Notorious bank robber John Dillinger (Johnny Depp) flees from jail after his gang helps break him out. After the violent escape, Depp continues going about his business as America’s most dangerous and successful bank robber. Crime fighters from the municipal level through to the federal level want to see Dillinger behind bars again without even being able to dream about escaping. The FBI assigns agent Melvin Purvis (Christian Bale) to the case. Purvis is as straight-laced as they come and becomes more determined than anyone else to put Dillinger in jail for good.
As time goes on, it will become more difficult to make films about the 19th and early 20th century. Not due to any limitations on technology or creativity but because we’ll try to use technology too much and be overly creative on how we portray a time in Western history where the world was leaving the industrial revolution and becoming more of an advanced society. The film tries very hard to capture the essence of 1930s America. It succeeds for the most part as it doesn’t feel too much like a 21st century film trying to recreate an earlier era. Of course, there are advance lighting techniques that weren’t possible ten years ago in cinema let alone eighty years ago that make the production feel a little less authentic. However, Mann doesn’t employ too many gimmicks that would make the period the film is about out of place. He successfully was able to walk the fine line of cinema magic and overkill. It would have been a lot worse had a director like Michael Bay been at the helm.

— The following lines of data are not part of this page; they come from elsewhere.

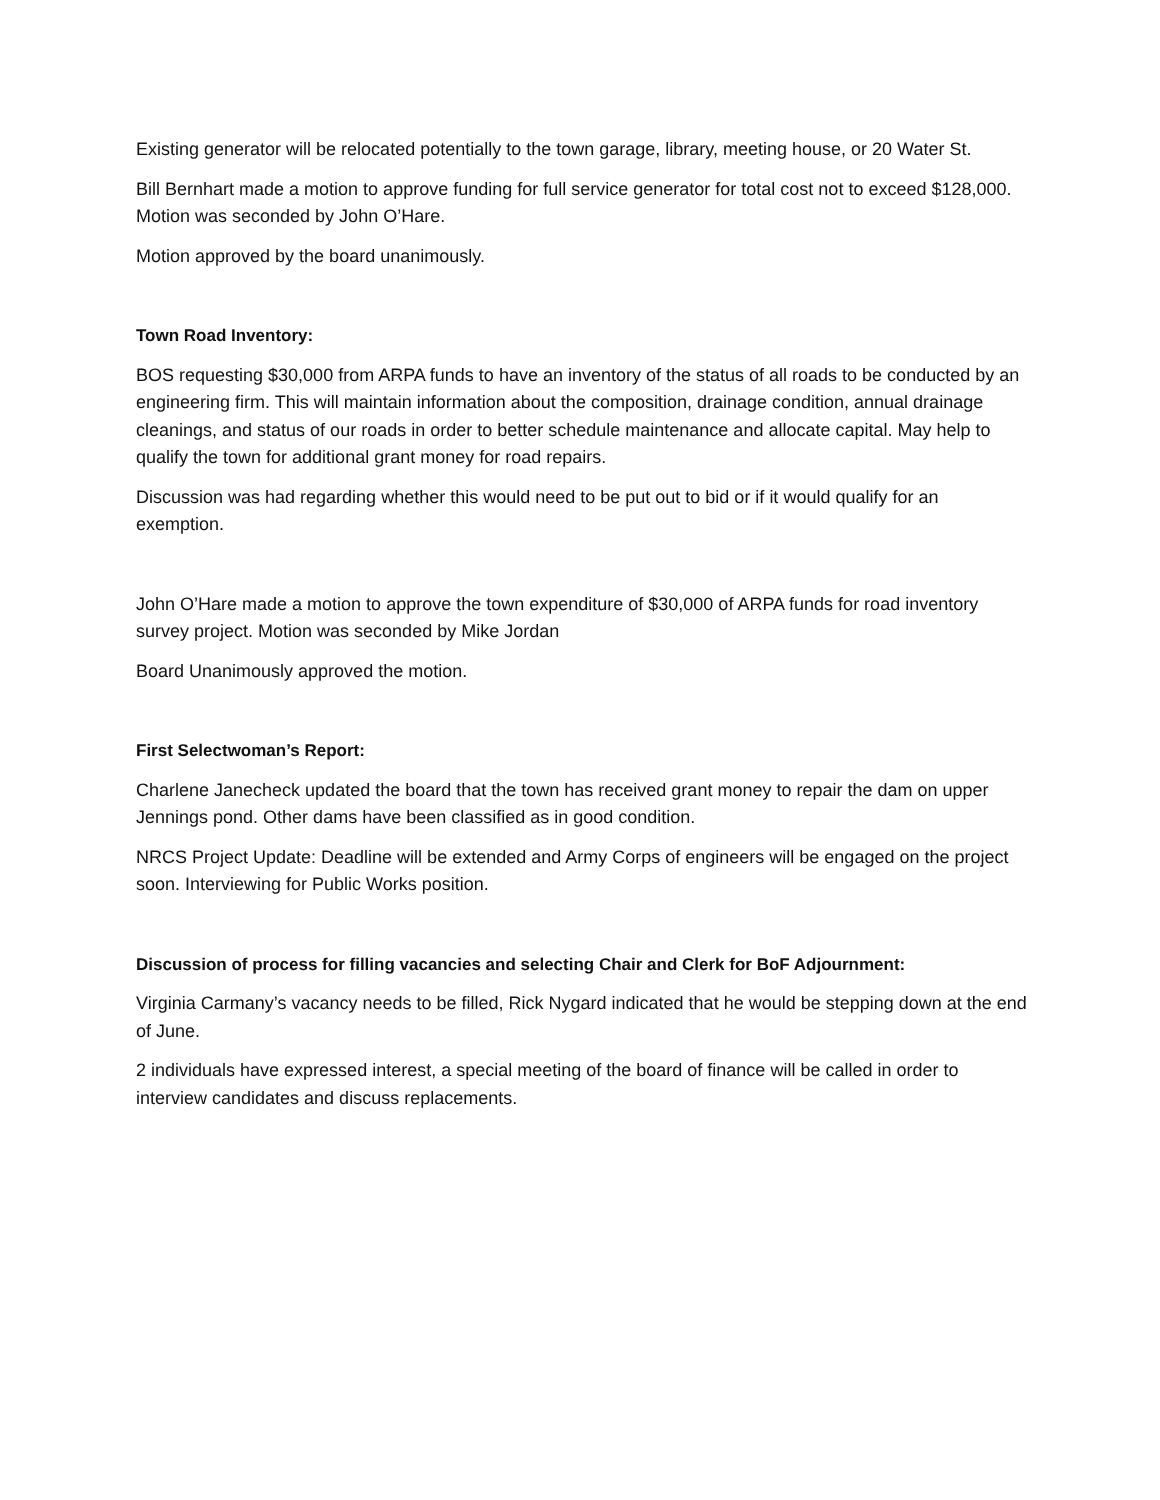Existing generator will be relocated potentially to the town garage, library, meeting house, or 20 Water St.
Bill Bernhart made a motion to approve funding for full service generator for total cost not to exceed $128,000. Motion was seconded by John O’Hare.
Motion approved by the board unanimously.
Town Road Inventory:
BOS requesting $30,000 from ARPA funds to have an inventory of the status of all roads to be conducted by an engineering firm. This will maintain information about the composition, drainage condition, annual drainage cleanings, and status of our roads in order to better schedule maintenance and allocate capital. May help to qualify the town for additional grant money for road repairs.
Discussion was had regarding whether this would need to be put out to bid or if it would qualify for an exemption.
John O’Hare made a motion to approve the town expenditure of $30,000 of ARPA funds for road inventory survey project. Motion was seconded by Mike Jordan
Board Unanimously approved the motion.
First Selectwoman’s Report:
Charlene Janecheck updated the board that the town has received grant money to repair the dam on upper Jennings pond. Other dams have been classified as in good condition.
NRCS Project Update: Deadline will be extended and Army Corps of engineers will be engaged on the project soon. Interviewing for Public Works position.
Discussion of process for filling vacancies and selecting Chair and Clerk for BoF Adjournment:
Virginia Carmany’s vacancy needs to be filled, Rick Nygard indicated that he would be stepping down at the end of June.
2 individuals have expressed interest, a special meeting of the board of finance will be called in order to interview candidates and discuss replacements.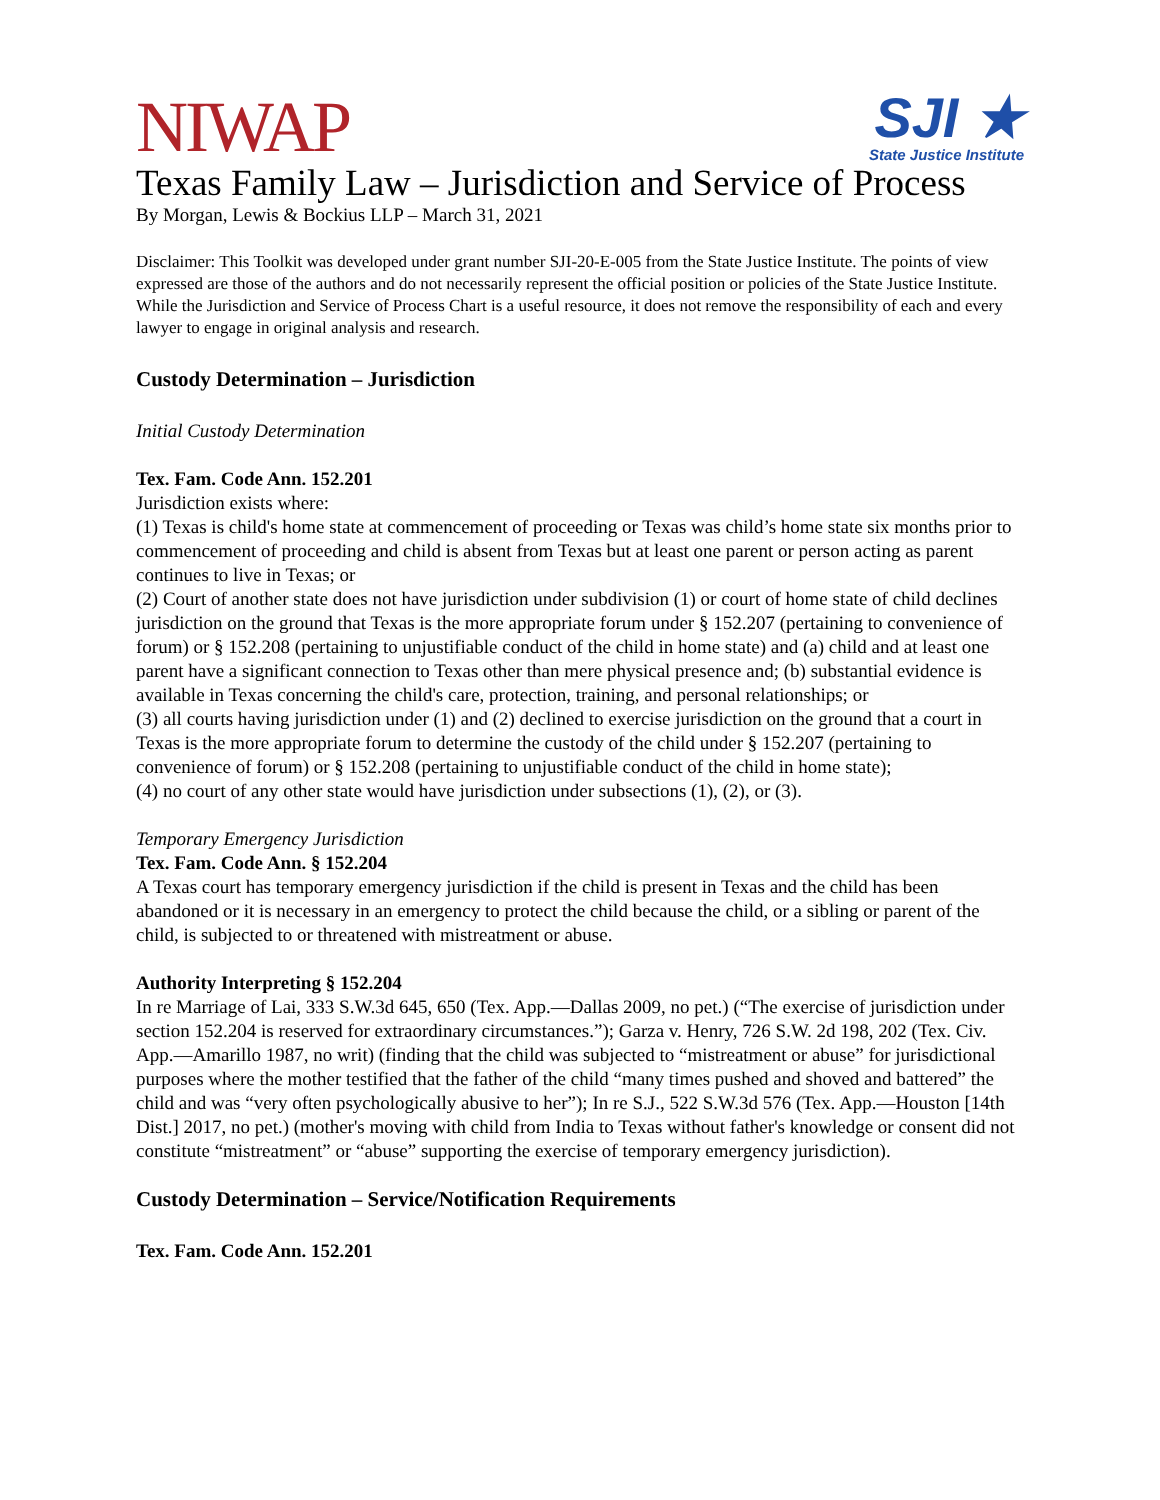NIWAP
SJI ★
State Justice Institute
Texas Family Law – Jurisdiction and Service of Process
By Morgan, Lewis & Bockius LLP – March 31, 2021
Disclaimer: This Toolkit was developed under grant number SJI-20-E-005 from the State Justice Institute. The points of view expressed are those of the authors and do not necessarily represent the official position or policies of the State Justice Institute. While the Jurisdiction and Service of Process Chart is a useful resource, it does not remove the responsibility of each and every lawyer to engage in original analysis and research.
Custody Determination – Jurisdiction
Initial Custody Determination
Tex. Fam. Code Ann. 152.201
Jurisdiction exists where:
(1) Texas is child's home state at commencement of proceeding or Texas was child’s home state six months prior to commencement of proceeding and child is absent from Texas but at least one parent or person acting as parent continues to live in Texas; or
(2) Court of another state does not have jurisdiction under subdivision (1) or court of home state of child declines jurisdiction on the ground that Texas is the more appropriate forum under § 152.207 (pertaining to convenience of forum) or § 152.208 (pertaining to unjustifiable conduct of the child in home state) and (a) child and at least one parent have a significant connection to Texas other than mere physical presence and; (b) substantial evidence is available in Texas concerning the child's care, protection, training, and personal relationships; or
(3) all courts having jurisdiction under (1) and (2) declined to exercise jurisdiction on the ground that a court in Texas is the more appropriate forum to determine the custody of the child under § 152.207 (pertaining to convenience of forum) or § 152.208 (pertaining to unjustifiable conduct of the child in home state);
(4) no court of any other state would have jurisdiction under subsections (1), (2), or (3).
Temporary Emergency Jurisdiction
Tex. Fam. Code Ann. § 152.204
A Texas court has temporary emergency jurisdiction if the child is present in Texas and the child has been abandoned or it is necessary in an emergency to protect the child because the child, or a sibling or parent of the child, is subjected to or threatened with mistreatment or abuse.
Authority Interpreting § 152.204
In re Marriage of Lai, 333 S.W.3d 645, 650 (Tex. App.—Dallas 2009, no pet.) (“The exercise of jurisdiction under section 152.204 is reserved for extraordinary circumstances.”); Garza v. Henry, 726 S.W. 2d 198, 202 (Tex. Civ. App.—Amarillo 1987, no writ) (finding that the child was subjected to “mistreatment or abuse” for jurisdictional purposes where the mother testified that the father of the child “many times pushed and shoved and battered” the child and was “very often psychologically abusive to her”); In re S.J., 522 S.W.3d 576 (Tex. App.—Houston [14th Dist.] 2017, no pet.) (mother's moving with child from India to Texas without father's knowledge or consent did not constitute “mistreatment” or “abuse” supporting the exercise of temporary emergency jurisdiction).
Custody Determination – Service/Notification Requirements
Tex. Fam. Code Ann. 152.201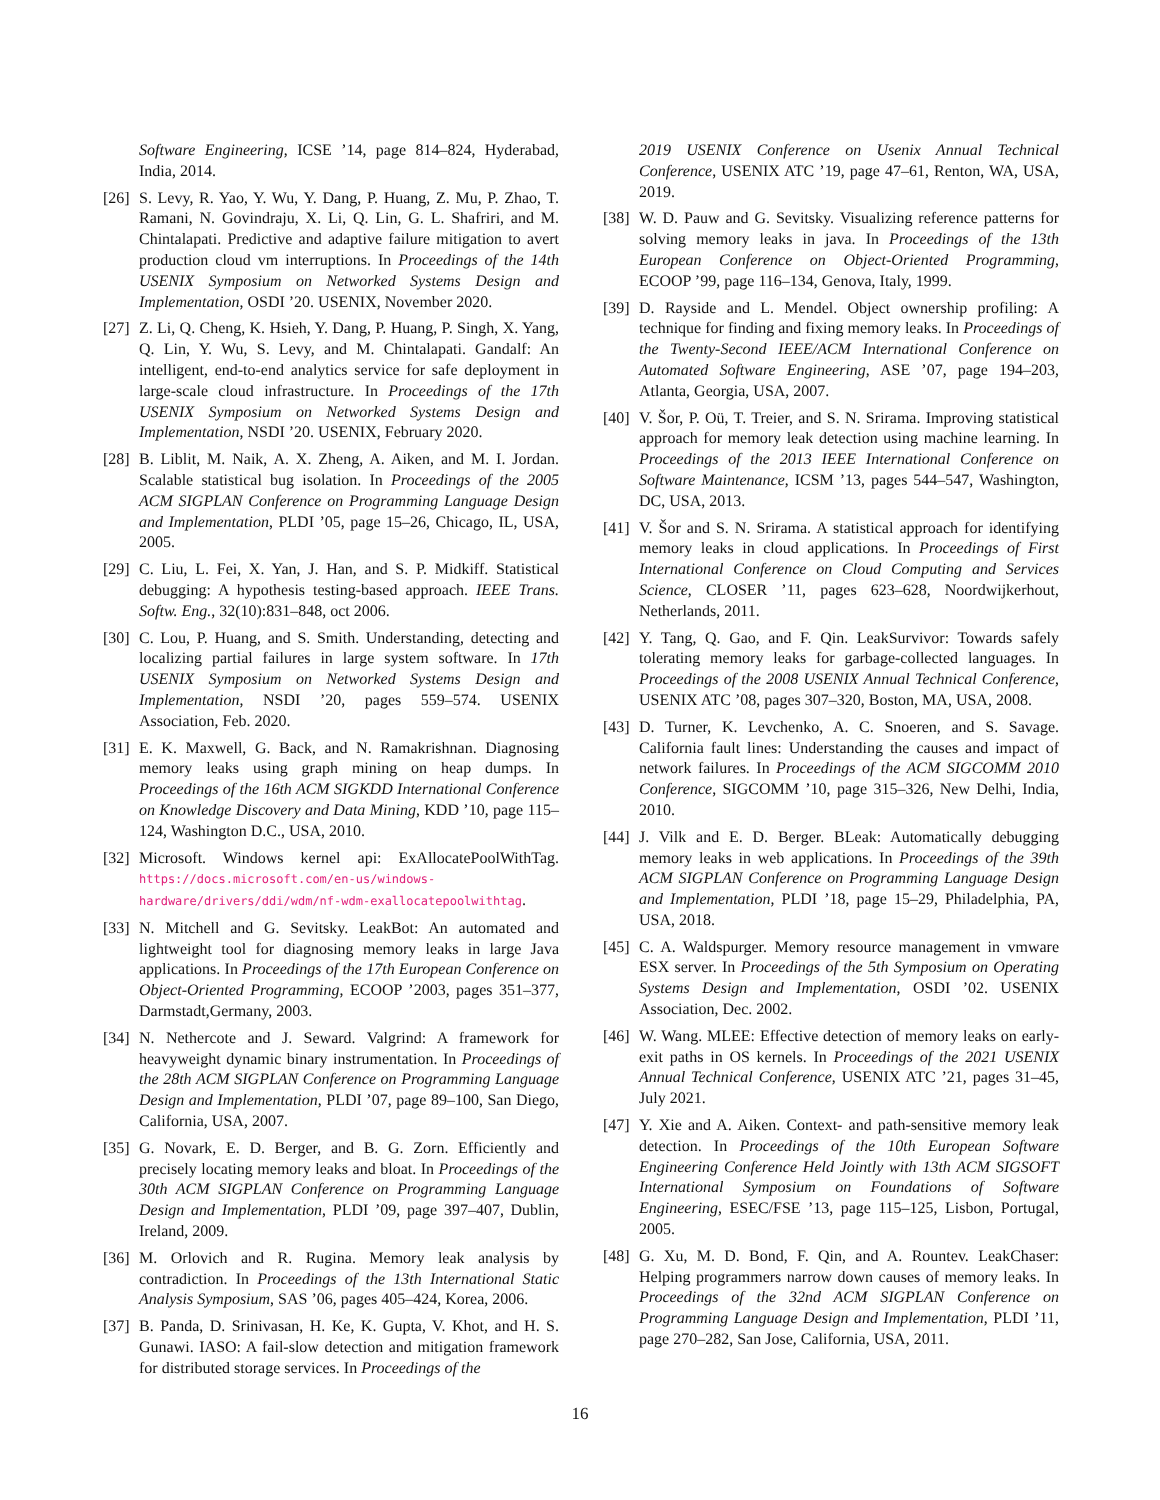Software Engineering, ICSE ’14, page 814–824, Hyderabad, India, 2014.
[26] S. Levy, R. Yao, Y. Wu, Y. Dang, P. Huang, Z. Mu, P. Zhao, T. Ramani, N. Govindraju, X. Li, Q. Lin, G. L. Shafriri, and M. Chintalapati. Predictive and adaptive failure mitigation to avert production cloud vm interruptions. In Proceedings of the 14th USENIX Symposium on Networked Systems Design and Implementation, OSDI ’20. USENIX, November 2020.
[27] Z. Li, Q. Cheng, K. Hsieh, Y. Dang, P. Huang, P. Singh, X. Yang, Q. Lin, Y. Wu, S. Levy, and M. Chintalapati. Gandalf: An intelligent, end-to-end analytics service for safe deployment in large-scale cloud infrastructure. In Proceedings of the 17th USENIX Symposium on Networked Systems Design and Implementation, NSDI ’20. USENIX, February 2020.
[28] B. Liblit, M. Naik, A. X. Zheng, A. Aiken, and M. I. Jordan. Scalable statistical bug isolation. In Proceedings of the 2005 ACM SIGPLAN Conference on Programming Language Design and Implementation, PLDI ’05, page 15–26, Chicago, IL, USA, 2005.
[29] C. Liu, L. Fei, X. Yan, J. Han, and S. P. Midkiff. Statistical debugging: A hypothesis testing-based approach. IEEE Trans. Softw. Eng., 32(10):831–848, oct 2006.
[30] C. Lou, P. Huang, and S. Smith. Understanding, detecting and localizing partial failures in large system software. In 17th USENIX Symposium on Networked Systems Design and Implementation, NSDI ’20, pages 559–574. USENIX Association, Feb. 2020.
[31] E. K. Maxwell, G. Back, and N. Ramakrishnan. Diagnosing memory leaks using graph mining on heap dumps. In Proceedings of the 16th ACM SIGKDD International Conference on Knowledge Discovery and Data Mining, KDD ’10, page 115–124, Washington D.C., USA, 2010.
[32] Microsoft. Windows kernel api: ExAllocatePoolWithTag. https://docs.microsoft.com/en-us/windows-hardware/drivers/ddi/wdm/nf-wdm-exallocatepoolwithtag.
[33] N. Mitchell and G. Sevitsky. LeakBot: An automated and lightweight tool for diagnosing memory leaks in large Java applications. In Proceedings of the 17th European Conference on Object-Oriented Programming, ECOOP ’2003, pages 351–377, Darmstadt,Germany, 2003.
[34] N. Nethercote and J. Seward. Valgrind: A framework for heavyweight dynamic binary instrumentation. In Proceedings of the 28th ACM SIGPLAN Conference on Programming Language Design and Implementation, PLDI ’07, page 89–100, San Diego, California, USA, 2007.
[35] G. Novark, E. D. Berger, and B. G. Zorn. Efficiently and precisely locating memory leaks and bloat. In Proceedings of the 30th ACM SIGPLAN Conference on Programming Language Design and Implementation, PLDI ’09, page 397–407, Dublin, Ireland, 2009.
[36] M. Orlovich and R. Rugina. Memory leak analysis by contradiction. In Proceedings of the 13th International Static Analysis Symposium, SAS ’06, pages 405–424, Korea, 2006.
[37] B. Panda, D. Srinivasan, H. Ke, K. Gupta, V. Khot, and H. S. Gunawi. IASO: A fail-slow detection and mitigation framework for distributed storage services. In Proceedings of the
2019 USENIX Conference on Usenix Annual Technical Conference, USENIX ATC ’19, page 47–61, Renton, WA, USA, 2019.
[38] W. D. Pauw and G. Sevitsky. Visualizing reference patterns for solving memory leaks in java. In Proceedings of the 13th European Conference on Object-Oriented Programming, ECOOP ’99, page 116–134, Genova, Italy, 1999.
[39] D. Rayside and L. Mendel. Object ownership profiling: A technique for finding and fixing memory leaks. In Proceedings of the Twenty-Second IEEE/ACM International Conference on Automated Software Engineering, ASE ’07, page 194–203, Atlanta, Georgia, USA, 2007.
[40] V. Šor, P. Oü, T. Treier, and S. N. Srirama. Improving statistical approach for memory leak detection using machine learning. In Proceedings of the 2013 IEEE International Conference on Software Maintenance, ICSM ’13, pages 544–547, Washington, DC, USA, 2013.
[41] V. Šor and S. N. Srirama. A statistical approach for identifying memory leaks in cloud applications. In Proceedings of First International Conference on Cloud Computing and Services Science, CLOSER ’11, pages 623–628, Noordwijkerhout, Netherlands, 2011.
[42] Y. Tang, Q. Gao, and F. Qin. LeakSurvivor: Towards safely tolerating memory leaks for garbage-collected languages. In Proceedings of the 2008 USENIX Annual Technical Conference, USENIX ATC ’08, pages 307–320, Boston, MA, USA, 2008.
[43] D. Turner, K. Levchenko, A. C. Snoeren, and S. Savage. California fault lines: Understanding the causes and impact of network failures. In Proceedings of the ACM SIGCOMM 2010 Conference, SIGCOMM ’10, page 315–326, New Delhi, India, 2010.
[44] J. Vilk and E. D. Berger. BLeak: Automatically debugging memory leaks in web applications. In Proceedings of the 39th ACM SIGPLAN Conference on Programming Language Design and Implementation, PLDI ’18, page 15–29, Philadelphia, PA, USA, 2018.
[45] C. A. Waldspurger. Memory resource management in vmware ESX server. In Proceedings of the 5th Symposium on Operating Systems Design and Implementation, OSDI ’02. USENIX Association, Dec. 2002.
[46] W. Wang. MLEE: Effective detection of memory leaks on early-exit paths in OS kernels. In Proceedings of the 2021 USENIX Annual Technical Conference, USENIX ATC ’21, pages 31–45, July 2021.
[47] Y. Xie and A. Aiken. Context- and path-sensitive memory leak detection. In Proceedings of the 10th European Software Engineering Conference Held Jointly with 13th ACM SIGSOFT International Symposium on Foundations of Software Engineering, ESEC/FSE ’13, page 115–125, Lisbon, Portugal, 2005.
[48] G. Xu, M. D. Bond, F. Qin, and A. Rountev. LeakChaser: Helping programmers narrow down causes of memory leaks. In Proceedings of the 32nd ACM SIGPLAN Conference on Programming Language Design and Implementation, PLDI ’11, page 270–282, San Jose, California, USA, 2011.
16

But it’s just not the way the film was shot that does a great job at covering the period. The costume design and filming locations really bring out the feel of the 30s. It doesn’t feel like everyone is playing dress-up and putting on a show. It feels like we’re taking a glimpse into the time period. It helps that the acting is very well done here. Depp and Bale do an excellent job stepping into their roles of Dillinger and Purvis. They made it feel real; almost to a point where you don’t expect the credits to roll at the end of the film.
The movie does have its flaws, though. A major one I find is that the relationship between Purvis and Dillinger seems a bit unbalanced. Except for at the beginning of the film when the movie is establishing that Dillinger is the most notorious bank robber in the United States, it quickly feels as if he’s the underdog and that Purvis has the constant upper hand. I don’t know much about the legend or history of John Dillinger but even if the movie was 100% historically accurate, it would have been acceptable if the movie was told in a way that would have made Dillinger a stronger adversary to Purvis. I mean, this movie is about how amazing a character Dillinger is. It’s kind of lame that the main character in the movie, who is a man on the run from the law, seems to be easier to catch than the common cold. For the most part, it seems that Dillinger’s escapes are due to luck or incompetence; which makes the character seem weak.
Public Enemies is a great film. It does have its problems that hurt it from becoming a classic but it is still an immensely enjoyable movie to watch. There are times where Michael Mann’s film seems to walk a fine line between a realistic portrayal of the era and an overindulgence of special effects to make the 30s look drastically different from today, but it handles itself really well. It’s an interesting story and, for the most part, is a pleasure to watch.